_CHALLENGE_.
Please put the lines of the data below into a numbered list, leaving out any blank lines.

=== EXCERPTED RECORDS ===

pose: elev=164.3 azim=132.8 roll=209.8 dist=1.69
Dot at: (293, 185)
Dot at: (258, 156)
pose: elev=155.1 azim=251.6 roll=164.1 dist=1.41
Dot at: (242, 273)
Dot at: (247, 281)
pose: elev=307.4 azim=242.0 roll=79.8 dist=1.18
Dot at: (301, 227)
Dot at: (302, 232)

===

_RESULT OF THE TASK_.
1. pose: elev=164.3 azim=132.8 roll=209.8 dist=1.69
2. Dot at: (293, 185)
3. Dot at: (258, 156)
4. pose: elev=155.1 azim=251.6 roll=164.1 dist=1.41
5. Dot at: (242, 273)
6. Dot at: (247, 281)
7. pose: elev=307.4 azim=242.0 roll=79.8 dist=1.18
8. Dot at: (301, 227)
9. Dot at: (302, 232)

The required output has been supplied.